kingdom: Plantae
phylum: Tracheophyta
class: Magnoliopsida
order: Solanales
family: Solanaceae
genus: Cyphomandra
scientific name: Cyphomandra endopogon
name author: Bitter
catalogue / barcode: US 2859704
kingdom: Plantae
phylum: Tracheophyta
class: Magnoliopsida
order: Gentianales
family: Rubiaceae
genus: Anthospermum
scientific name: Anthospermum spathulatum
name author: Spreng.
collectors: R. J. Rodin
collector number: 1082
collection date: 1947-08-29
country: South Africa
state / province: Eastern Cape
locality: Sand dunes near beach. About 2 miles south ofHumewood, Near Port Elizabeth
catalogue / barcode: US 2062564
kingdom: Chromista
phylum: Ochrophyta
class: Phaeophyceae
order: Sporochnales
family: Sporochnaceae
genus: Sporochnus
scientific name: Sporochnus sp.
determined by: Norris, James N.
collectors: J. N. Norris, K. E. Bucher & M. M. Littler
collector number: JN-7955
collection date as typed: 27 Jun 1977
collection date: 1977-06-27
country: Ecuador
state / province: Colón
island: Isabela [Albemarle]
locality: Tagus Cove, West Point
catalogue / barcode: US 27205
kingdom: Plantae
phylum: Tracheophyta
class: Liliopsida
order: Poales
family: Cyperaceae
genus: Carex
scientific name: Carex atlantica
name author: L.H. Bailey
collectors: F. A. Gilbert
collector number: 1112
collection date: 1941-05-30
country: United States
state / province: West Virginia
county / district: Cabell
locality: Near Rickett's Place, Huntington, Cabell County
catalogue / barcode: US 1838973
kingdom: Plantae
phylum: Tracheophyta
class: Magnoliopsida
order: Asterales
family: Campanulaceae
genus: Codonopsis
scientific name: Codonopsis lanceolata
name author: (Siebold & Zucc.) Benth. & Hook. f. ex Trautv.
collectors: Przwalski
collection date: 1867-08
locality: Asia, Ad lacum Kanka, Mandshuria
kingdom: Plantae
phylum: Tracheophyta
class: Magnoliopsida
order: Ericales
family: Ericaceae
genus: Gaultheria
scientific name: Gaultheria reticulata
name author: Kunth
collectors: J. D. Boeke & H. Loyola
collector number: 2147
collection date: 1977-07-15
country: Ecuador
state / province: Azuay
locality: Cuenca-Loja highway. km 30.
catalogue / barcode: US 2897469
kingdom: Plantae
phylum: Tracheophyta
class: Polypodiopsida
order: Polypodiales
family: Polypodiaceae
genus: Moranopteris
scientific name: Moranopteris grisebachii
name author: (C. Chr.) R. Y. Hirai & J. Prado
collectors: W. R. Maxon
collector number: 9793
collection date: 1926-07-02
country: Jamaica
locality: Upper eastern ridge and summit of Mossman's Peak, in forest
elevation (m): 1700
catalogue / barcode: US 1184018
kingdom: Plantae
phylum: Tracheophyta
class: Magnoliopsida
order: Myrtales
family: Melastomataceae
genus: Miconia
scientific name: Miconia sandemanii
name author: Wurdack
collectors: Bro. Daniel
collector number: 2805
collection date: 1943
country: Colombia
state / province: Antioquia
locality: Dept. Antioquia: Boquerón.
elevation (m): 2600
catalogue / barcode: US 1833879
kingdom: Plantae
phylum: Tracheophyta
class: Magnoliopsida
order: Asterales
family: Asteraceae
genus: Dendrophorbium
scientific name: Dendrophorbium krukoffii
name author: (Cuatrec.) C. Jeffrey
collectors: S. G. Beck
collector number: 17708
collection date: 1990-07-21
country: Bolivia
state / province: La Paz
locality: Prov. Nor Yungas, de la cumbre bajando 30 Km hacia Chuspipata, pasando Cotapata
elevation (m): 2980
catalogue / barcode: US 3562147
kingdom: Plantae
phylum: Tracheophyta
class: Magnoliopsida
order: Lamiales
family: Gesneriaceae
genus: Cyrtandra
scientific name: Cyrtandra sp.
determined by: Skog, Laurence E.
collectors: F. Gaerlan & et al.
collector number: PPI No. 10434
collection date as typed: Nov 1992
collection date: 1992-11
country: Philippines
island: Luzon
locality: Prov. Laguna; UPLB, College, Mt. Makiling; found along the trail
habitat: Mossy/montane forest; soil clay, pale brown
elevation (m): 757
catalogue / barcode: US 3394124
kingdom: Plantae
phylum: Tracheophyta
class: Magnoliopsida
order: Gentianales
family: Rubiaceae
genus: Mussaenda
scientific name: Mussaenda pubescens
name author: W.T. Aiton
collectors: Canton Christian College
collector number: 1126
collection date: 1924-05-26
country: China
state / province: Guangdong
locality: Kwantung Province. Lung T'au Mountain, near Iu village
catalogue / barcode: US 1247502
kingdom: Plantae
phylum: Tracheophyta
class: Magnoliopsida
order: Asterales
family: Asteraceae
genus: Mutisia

* _Exercise prompt_:
Format every line of the material above as a numbered list, leaving out any blank lines.

* _Answer for this exercise_:
1. kingdom: Plantae
2. phylum: Tracheophyta
3. class: Magnoliopsida
4. order: Solanales
5. family: Solanaceae
6. genus: Cyphomandra
7. scientific name: Cyphomandra endopogon
8. name author: Bitter
9. catalogue / barcode: US 2859704
10. kingdom: Plantae
11. phylum: Tracheophyta
12. class: Magnoliopsida
13. order: Gentianales
14. family: Rubiaceae
15. genus: Anthospermum
16. scientific name: Anthospermum spathulatum
17. name author: Spreng.
18. collectors: R. J. Rodin
19. collector number: 1082
20. collection date: 1947-08-29
21. country: South Africa
22. state / province: Eastern Cape
23. locality: Sand dunes near beach. About 2 miles south ofHumewood, Near Port Elizabeth
24. catalogue / barcode: US 2062564
25. kingdom: Chromista
26. phylum: Ochrophyta
27. class: Phaeophyceae
28. order: Sporochnales
29. family: Sporochnaceae
30. genus: Sporochnus
31. scientific name: Sporochnus sp.
32. determined by: Norris, James N.
33. collectors: J. N. Norris, K. E. Bucher & M. M. Littler
34. collector number: JN-7955
35. collection date as typed: 27 Jun 1977
36. collection date: 1977-06-27
37. country: Ecuador
38. state / province: Colón
39. island: Isabela [Albemarle]
40. locality: Tagus Cove, West Point
41. catalogue / barcode: US 27205
42. kingdom: Plantae
43. phylum: Tracheophyta
44. class: Liliopsida
45. order: Poales
46. family: Cyperaceae
47. genus: Carex
48. scientific name: Carex atlantica
49. name author: L.H. Bailey
50. collectors: F. A. Gilbert
51. collector number: 1112
52. collection date: 1941-05-30
53. country: United States
54. state / province: West Virginia
55. county / district: Cabell
56. locality: Near Rickett's Place, Huntington, Cabell County
57. catalogue / barcode: US 1838973
58. kingdom: Plantae
59. phylum: Tracheophyta
60. class: Magnoliopsida
61. order: Asterales
62. family: Campanulaceae
63. genus: Codonopsis
64. scientific name: Codonopsis lanceolata
65. name author: (Siebold & Zucc.) Benth. & Hook. f. ex Trautv.
66. collectors: Przwalski
67. collection date: 1867-08
68. locality: Asia, Ad lacum Kanka, Mandshuria
69. kingdom: Plantae
70. phylum: Tracheophyta
71. class: Magnoliopsida
72. order: Ericales
73. family: Ericaceae
74. genus: Gaultheria
75. scientific name: Gaultheria reticulata
76. name author: Kunth
77. collectors: J. D. Boeke & H. Loyola
78. collector number: 2147
79. collection date: 1977-07-15
80. country: Ecuador
81. state / province: Azuay
82. locality: Cuenca-Loja highway. km 30.
83. catalogue / barcode: US 2897469
84. kingdom: Plantae
85. phylum: Tracheophyta
86. class: Polypodiopsida
87. order: Polypodiales
88. family: Polypodiaceae
89. genus: Moranopteris
90. scientific name: Moranopteris grisebachii
91. name author: (C. Chr.) R. Y. Hirai & J. Prado
92. collectors: W. R. Maxon
93. collector number: 9793
94. collection date: 1926-07-02
95. country: Jamaica
96. locality: Upper eastern ridge and summit of Mossman's Peak, in forest
97. elevation (m): 1700
98. catalogue / barcode: US 1184018
99. kingdom: Plantae
100. phylum: Tracheophyta
101. class: Magnoliopsida
102. order: Myrtales
103. family: Melastomataceae
104. genus: Miconia
105. scientific name: Miconia sandemanii
106. name author: Wurdack
107. collectors: Bro. Daniel
108. collector number: 2805
109. collection date: 1943
110. country: Colombia
111. state / province: Antioquia
112. locality: Dept. Antioquia: Boquerón.
113. elevation (m): 2600
114. catalogue / barcode: US 1833879
115. kingdom: Plantae
116. phylum: Tracheophyta
117. class: Magnoliopsida
118. order: Asterales
119. family: Asteraceae
120. genus: Dendrophorbium
121. scientific name: Dendrophorbium krukoffii
122. name author: (Cuatrec.) C. Jeffrey
123. collectors: S. G. Beck
124. collector number: 17708
125. collection date: 1990-07-21
126. country: Bolivia
127. state / province: La Paz
128. locality: Prov. Nor Yungas, de la cumbre bajando 30 Km hacia Chuspipata, pasando Cotapata
129. elevation (m): 2980
130. catalogue / barcode: US 3562147
131. kingdom: Plantae
132. phylum: Tracheophyta
133. class: Magnoliopsida
134. order: Lamiales
135. family: Gesneriaceae
136. genus: Cyrtandra
137. scientific name: Cyrtandra sp.
138. determined by: Skog, Laurence E.
139. collectors: F. Gaerlan & et al.
140. collector number: PPI No. 10434
141. collection date as typed: Nov 1992
142. collection date: 1992-11
143. country: Philippines
144. island: Luzon
145. locality: Prov. Laguna; UPLB, College, Mt. Makiling; found along the trail
146. habitat: Mossy/montane forest; soil clay, pale brown
147. elevation (m): 757
148. catalogue / barcode: US 3394124
149. kingdom: Plantae
150. phylum: Tracheophyta
151. class: Magnoliopsida
152. order: Gentianales
153. family: Rubiaceae
154. genus: Mussaenda
155. scientific name: Mussaenda pubescens
156. name author: W.T. Aiton
157. collectors: Canton Christian College
158. collector number: 1126
159. collection date: 1924-05-26
160. country: China
161. state / province: Guangdong
162. locality: Kwantung Province. Lung T'au Mountain, near Iu village
163. catalogue / barcode: US 1247502
164. kingdom: Plantae
165. phylum: Tracheophyta
166. class: Magnoliopsida
167. order: Asterales
168. family: Asteraceae
169. genus: Mutisia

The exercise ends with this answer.